▶ _About this exercise_: Transcribe all of the records, leaving out any pictures.

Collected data
┌──

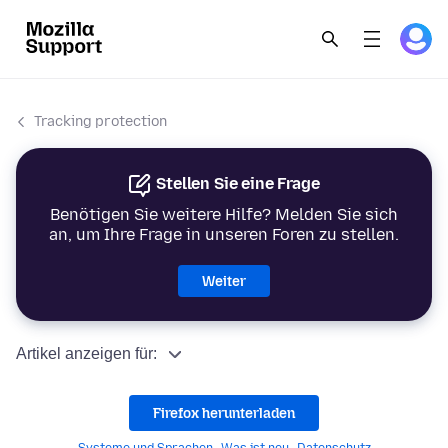
Tracking protection
Stellen Sie eine Frage
Benötigen Sie weitere Hilfe? Melden Sie sich
an, um Ihre Frage in unseren Foren zu stellen.
Weiter
Artikel anzeigen für:
Firefox herunterladen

└──

▶ _Solved exercise_:
Tracking protection
Stellen Sie eine Frage
Benötigen Sie weitere Hilfe? Melden Sie sich
an, um Ihre Frage in unseren Foren zu stellen.
Weiter
Artikel anzeigen für:
Firefox herunterladen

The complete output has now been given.